Tribune d’Olivier de Panafieu, co-Managing Partner de Roland Berger à Paris.
Il est urgent de renforcer notre tissu de PME pour les transformer en grandes ETI européennes, en s’inspirant du modèle allemand. Ce nouveau paysage pourrait voir le jour à condition d’accroître les fonds propres des PME en fléchant une partie de l’épargne des Français.
L’Allemagne a su accompagner et faire grandir ses moyennes entreprises pour qu’elles s’emparent de nouveaux marchés à travers le monde. Aujourd’hui, ce tissu est l’épine dorsale de l’économie du pays. En France nos 138.000 PME peinent à grandir et à muer en ETI, aujourd’hui au nombre de 5.400, soit deux à trois fois moins qu’en Allemagne ou au Royaume-Uni. Développer nos PME aboutira à d’importantes créations d’emplois qui auront des effets positifs sur les dépenses publiques, en résorbant notamment les dépenses liées à l’assurance chômage.
Cette ambition pour nos PME s’articule autour de trois piliers: le financement, le développement et la transmission.
Comment redynamiser chacun de ces socles ? Faciliter la transmission de ces entreprises est l’une des réponses centrales pour faire naître un tissu robuste grâce à des fusions, véritable facteur de croissance. Si investir dans des PME semble attractif, le fait qu’elles soient non cotées leur confère peu de notoriété aux yeux du grand public. D’autant qu’elles représentent un investissement plus risqué.
Il est donc primordial de créer un nouvel environnement législatif qui inciterait les Français à miser sur elles. Celui-ci passerait par une mutualisation des risques qui prendrait la forme d’un portefeuille de plusieurs PME. Cet accompagnement «à l’entrée» doit trouver son pareil «à la sortie», et ce sans faire l’objet d’un impôt confiscatoire pour ne pas décourager les investisseurs potentiels. Sans cet écosystème vertueux, les investissements s’orienteraient vers des PME très stables avec un faible potentiel de plus-value.
Nous sommes aujourd’hui à l’aune d’une transformation d’ampleur avec la réforme de l’ISF entérinée à l’automne dernier.
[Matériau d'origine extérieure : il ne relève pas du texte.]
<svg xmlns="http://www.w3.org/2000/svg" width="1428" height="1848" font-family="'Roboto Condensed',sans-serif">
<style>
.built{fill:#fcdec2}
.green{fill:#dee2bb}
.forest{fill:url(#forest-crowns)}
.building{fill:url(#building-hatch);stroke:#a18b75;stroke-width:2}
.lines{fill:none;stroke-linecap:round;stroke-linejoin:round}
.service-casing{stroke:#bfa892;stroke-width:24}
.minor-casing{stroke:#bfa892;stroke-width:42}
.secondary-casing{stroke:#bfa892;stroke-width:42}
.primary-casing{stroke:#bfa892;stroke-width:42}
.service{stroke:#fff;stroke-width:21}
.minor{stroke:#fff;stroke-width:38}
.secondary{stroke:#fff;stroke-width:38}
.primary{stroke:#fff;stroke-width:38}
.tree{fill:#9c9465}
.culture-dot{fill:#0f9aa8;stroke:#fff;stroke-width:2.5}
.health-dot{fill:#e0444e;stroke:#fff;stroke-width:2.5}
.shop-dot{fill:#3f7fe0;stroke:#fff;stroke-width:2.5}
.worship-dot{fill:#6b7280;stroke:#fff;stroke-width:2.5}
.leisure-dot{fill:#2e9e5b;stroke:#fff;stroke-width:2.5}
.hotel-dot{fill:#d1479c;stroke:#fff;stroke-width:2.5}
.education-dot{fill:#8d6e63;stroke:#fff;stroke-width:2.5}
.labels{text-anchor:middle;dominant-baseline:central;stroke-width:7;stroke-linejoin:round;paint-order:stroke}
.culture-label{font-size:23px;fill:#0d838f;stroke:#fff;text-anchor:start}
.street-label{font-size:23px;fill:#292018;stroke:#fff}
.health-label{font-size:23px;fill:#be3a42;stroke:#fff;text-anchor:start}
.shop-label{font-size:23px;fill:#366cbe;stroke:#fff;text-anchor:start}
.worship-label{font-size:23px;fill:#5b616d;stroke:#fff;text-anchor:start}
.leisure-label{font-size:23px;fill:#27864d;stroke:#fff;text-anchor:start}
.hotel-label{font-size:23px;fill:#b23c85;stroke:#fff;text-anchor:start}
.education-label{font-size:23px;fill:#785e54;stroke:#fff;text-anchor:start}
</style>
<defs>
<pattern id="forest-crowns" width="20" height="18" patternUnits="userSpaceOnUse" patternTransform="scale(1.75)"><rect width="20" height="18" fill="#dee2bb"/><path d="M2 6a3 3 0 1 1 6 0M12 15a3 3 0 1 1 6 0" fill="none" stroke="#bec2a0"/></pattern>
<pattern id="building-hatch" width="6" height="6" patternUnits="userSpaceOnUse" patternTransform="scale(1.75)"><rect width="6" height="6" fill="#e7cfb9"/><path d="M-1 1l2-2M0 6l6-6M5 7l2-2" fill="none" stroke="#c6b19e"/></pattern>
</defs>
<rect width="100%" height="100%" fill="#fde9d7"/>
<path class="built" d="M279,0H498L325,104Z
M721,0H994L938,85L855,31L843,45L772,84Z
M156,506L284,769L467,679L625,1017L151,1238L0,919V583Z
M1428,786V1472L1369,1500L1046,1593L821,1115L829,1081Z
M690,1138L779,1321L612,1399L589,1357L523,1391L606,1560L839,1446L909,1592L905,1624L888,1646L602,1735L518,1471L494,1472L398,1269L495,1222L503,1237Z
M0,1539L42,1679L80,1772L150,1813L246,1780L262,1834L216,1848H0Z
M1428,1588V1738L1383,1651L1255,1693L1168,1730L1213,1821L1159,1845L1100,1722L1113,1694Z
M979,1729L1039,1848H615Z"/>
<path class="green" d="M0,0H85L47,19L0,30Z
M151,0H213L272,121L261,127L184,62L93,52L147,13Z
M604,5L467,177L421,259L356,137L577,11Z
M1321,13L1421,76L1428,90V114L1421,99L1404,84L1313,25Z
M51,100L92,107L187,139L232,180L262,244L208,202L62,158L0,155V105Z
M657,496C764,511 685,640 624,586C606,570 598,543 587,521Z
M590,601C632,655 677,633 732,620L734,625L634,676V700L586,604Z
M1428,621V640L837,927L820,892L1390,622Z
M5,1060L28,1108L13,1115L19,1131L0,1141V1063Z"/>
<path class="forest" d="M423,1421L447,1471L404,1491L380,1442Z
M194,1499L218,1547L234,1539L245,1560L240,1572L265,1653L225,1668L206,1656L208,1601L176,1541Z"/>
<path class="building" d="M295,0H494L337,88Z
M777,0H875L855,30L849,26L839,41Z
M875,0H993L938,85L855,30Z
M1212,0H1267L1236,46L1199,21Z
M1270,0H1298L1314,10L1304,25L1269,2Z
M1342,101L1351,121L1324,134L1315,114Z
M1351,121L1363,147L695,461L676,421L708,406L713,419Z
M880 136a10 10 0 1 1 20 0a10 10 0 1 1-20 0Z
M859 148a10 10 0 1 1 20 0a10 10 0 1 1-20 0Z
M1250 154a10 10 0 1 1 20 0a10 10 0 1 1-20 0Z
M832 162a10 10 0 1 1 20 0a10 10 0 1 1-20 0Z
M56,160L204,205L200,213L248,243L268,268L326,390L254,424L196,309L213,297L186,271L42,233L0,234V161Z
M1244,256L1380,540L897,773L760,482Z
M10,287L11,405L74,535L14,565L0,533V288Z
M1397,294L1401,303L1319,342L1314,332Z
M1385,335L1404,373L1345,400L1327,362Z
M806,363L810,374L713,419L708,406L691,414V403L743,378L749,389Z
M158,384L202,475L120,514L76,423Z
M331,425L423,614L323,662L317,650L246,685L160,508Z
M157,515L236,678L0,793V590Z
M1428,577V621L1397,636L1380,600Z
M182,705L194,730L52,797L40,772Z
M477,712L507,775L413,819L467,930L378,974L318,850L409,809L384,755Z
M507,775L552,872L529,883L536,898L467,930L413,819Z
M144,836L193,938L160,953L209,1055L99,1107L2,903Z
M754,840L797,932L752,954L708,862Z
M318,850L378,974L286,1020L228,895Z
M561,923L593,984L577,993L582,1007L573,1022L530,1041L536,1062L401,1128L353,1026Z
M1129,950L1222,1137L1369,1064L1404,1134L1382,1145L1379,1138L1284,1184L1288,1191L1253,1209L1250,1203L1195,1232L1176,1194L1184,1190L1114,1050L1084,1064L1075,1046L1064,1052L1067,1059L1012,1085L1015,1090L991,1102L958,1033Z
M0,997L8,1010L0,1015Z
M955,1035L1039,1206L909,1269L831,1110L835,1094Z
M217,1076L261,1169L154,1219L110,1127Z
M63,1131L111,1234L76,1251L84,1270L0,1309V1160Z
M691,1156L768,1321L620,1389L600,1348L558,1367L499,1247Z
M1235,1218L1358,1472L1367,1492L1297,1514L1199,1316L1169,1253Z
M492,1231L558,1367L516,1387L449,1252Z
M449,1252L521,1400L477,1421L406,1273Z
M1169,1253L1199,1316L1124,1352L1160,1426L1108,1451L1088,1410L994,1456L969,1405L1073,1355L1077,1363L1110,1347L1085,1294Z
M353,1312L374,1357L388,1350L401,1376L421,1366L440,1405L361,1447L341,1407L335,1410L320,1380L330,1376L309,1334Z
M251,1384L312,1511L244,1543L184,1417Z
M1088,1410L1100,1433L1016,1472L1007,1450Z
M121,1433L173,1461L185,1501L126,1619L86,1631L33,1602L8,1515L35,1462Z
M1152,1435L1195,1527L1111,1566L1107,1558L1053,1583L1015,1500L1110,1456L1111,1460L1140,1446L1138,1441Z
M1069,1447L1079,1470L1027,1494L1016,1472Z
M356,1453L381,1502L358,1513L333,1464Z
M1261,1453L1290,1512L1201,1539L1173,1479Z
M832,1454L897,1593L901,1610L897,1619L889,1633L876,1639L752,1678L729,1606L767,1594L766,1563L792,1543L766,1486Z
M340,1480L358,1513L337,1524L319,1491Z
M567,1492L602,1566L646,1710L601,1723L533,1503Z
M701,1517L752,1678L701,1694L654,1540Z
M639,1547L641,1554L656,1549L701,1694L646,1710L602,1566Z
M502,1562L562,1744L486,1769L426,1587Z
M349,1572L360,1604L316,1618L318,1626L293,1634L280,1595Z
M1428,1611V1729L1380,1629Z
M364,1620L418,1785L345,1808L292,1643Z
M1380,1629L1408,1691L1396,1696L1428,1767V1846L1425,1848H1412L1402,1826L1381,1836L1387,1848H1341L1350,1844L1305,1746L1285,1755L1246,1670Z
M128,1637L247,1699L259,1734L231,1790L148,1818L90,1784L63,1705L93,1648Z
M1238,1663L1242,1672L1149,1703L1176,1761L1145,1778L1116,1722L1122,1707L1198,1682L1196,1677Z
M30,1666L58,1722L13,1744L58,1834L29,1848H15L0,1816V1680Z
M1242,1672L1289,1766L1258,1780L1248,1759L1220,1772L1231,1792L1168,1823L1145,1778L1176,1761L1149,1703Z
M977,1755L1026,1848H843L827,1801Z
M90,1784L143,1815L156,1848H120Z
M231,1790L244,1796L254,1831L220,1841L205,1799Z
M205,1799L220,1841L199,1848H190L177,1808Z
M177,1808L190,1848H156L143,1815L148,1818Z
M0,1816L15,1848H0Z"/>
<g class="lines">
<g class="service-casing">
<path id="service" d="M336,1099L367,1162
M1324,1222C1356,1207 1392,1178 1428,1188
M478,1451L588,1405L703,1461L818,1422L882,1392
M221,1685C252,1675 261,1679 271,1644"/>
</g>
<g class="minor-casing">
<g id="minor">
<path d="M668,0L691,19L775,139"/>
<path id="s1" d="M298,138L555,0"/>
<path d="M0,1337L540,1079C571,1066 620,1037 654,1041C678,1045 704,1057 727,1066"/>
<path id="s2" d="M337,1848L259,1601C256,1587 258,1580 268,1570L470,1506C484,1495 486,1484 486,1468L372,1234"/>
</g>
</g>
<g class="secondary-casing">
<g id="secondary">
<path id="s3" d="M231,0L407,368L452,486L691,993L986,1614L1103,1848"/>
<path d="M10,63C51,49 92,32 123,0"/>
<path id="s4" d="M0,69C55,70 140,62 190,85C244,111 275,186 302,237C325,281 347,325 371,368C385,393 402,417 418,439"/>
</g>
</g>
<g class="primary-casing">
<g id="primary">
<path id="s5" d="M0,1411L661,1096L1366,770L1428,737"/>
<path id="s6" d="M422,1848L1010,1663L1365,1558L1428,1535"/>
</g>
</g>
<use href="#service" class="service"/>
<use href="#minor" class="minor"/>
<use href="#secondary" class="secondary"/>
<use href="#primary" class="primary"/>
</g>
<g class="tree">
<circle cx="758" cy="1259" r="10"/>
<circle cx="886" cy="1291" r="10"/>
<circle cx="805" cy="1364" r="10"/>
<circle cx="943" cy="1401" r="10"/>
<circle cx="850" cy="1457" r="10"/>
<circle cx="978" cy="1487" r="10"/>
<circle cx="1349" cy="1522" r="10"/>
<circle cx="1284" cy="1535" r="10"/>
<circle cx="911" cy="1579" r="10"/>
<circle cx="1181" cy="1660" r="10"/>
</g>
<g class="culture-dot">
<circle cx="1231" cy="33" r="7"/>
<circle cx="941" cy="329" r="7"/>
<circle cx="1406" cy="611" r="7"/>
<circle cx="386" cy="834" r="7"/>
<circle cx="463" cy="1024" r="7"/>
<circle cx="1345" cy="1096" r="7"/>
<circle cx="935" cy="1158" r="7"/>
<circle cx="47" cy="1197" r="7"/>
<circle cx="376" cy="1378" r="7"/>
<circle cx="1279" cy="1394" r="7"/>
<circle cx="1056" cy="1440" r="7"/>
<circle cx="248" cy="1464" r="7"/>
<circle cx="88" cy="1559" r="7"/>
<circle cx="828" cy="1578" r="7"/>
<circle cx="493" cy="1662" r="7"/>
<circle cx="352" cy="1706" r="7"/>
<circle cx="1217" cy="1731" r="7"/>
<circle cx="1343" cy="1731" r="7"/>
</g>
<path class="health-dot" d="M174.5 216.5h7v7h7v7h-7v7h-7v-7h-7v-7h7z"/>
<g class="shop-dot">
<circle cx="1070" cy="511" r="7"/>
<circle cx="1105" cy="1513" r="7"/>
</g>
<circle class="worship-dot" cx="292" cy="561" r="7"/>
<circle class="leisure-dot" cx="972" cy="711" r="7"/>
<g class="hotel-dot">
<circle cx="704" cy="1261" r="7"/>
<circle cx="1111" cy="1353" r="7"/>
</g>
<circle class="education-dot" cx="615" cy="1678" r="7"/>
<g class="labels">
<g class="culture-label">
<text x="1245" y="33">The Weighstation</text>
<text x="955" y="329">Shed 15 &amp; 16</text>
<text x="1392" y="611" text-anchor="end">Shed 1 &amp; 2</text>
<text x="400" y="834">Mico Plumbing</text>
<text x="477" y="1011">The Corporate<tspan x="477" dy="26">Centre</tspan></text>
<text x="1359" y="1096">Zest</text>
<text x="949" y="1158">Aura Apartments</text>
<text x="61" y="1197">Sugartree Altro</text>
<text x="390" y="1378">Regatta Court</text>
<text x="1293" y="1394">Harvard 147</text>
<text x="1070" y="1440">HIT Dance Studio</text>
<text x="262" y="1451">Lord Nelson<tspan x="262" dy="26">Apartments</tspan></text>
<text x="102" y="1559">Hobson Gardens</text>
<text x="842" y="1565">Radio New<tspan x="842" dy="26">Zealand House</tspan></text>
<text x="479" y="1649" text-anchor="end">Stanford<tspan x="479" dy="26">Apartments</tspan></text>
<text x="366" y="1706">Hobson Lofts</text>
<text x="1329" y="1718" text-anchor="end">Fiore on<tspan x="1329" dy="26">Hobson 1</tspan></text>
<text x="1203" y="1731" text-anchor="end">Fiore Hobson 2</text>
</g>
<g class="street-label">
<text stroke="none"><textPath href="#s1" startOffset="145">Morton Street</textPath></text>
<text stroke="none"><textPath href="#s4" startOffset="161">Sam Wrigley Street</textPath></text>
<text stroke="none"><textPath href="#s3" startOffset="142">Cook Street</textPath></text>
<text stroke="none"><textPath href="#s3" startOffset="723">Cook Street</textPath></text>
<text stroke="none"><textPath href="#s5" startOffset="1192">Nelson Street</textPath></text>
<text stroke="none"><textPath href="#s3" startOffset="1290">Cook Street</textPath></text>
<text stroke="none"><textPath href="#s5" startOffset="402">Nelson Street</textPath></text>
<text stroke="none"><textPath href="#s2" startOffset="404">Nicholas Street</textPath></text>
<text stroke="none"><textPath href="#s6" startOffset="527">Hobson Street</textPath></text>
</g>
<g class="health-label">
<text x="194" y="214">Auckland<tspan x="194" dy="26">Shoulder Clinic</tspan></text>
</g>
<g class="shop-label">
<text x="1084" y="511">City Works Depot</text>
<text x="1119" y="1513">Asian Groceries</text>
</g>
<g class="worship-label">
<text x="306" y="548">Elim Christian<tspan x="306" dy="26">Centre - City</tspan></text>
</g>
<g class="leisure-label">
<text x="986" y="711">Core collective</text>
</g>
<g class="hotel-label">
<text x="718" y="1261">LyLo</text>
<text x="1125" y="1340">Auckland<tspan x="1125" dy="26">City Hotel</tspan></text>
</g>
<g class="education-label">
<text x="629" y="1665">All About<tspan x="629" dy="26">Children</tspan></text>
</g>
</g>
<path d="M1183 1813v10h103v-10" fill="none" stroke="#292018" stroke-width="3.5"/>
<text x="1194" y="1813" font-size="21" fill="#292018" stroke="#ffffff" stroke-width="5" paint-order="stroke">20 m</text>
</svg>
La suppression de cet impôt a mis fin à des effets néfastes et permettra à terme de renforcer notre tissu de PME, notamment en redonnant aux contribuables de cet impôt des capacités d’investissements. Néanmoins, à court terme, nos PME vont faire face à un trou d’air de financement avec la disparition de l’ISF-PME, un mécanisme qui fléchait vers celles-ci une part de cet impôt par un levier de défiscalisation favorable à l’investisseur.
Cette incitation fiscale à destination des PME a permis de collecter 1,2 milliard d’euros en 2016. Depuis 2010, ce sont 4.700 de ces entreprises qui ont pu bénéficier de ce levier de croissance pour un total de 6 milliards d’euros. Chaque année, ce sont près de 8.000 emplois créés ou sauvegardés, et 128 millions d’euros d’économies générés sur les dépenses publiques. Ainsi, il est nécessaire d’avoir une réflexion sur les moyens compensatoires à mettre en œuvre afin d’éviter des pertes sèches pour nos fleurons de demain.
Le gouvernement a bien saisi la problématique de cette carence de financement et a donc mis en place un nouveau dispositif: l’IFI-PME. Néanmoins, celui-ci n’a pas vocation à être maintenu au-delà de cette année 2018. Les pouvoirs publics ont par ailleurs créé le fonds d’innovation, piloté par Bpifrance, qui a pour objectif d’atteindre 10 milliards d’euros grâce aux cessions de l’Etat. Au rythme de 300 millions d’euros par an, cette collecte est quatre fois inférieure à celle de l’ISF-PME. Il est donc impératif de réfléchir à un nouveau système pérenne.
Nous proposons plusieurs pistes : relever le plafond et le taux de l’IR-PME, relancer le programme France Investissement à destination des petites entreprises, libérer le PEA-PME et les financements participatifs – crowdfunding et crowdlending – mais aussi créer des produits financiers en réorientant l’assurance-vie et l’épargne-retraite, sont autant de propositions de réformes qui garantiraient la croissance de nos PME en ETI. Aux pouvoir publics de s’en saisir.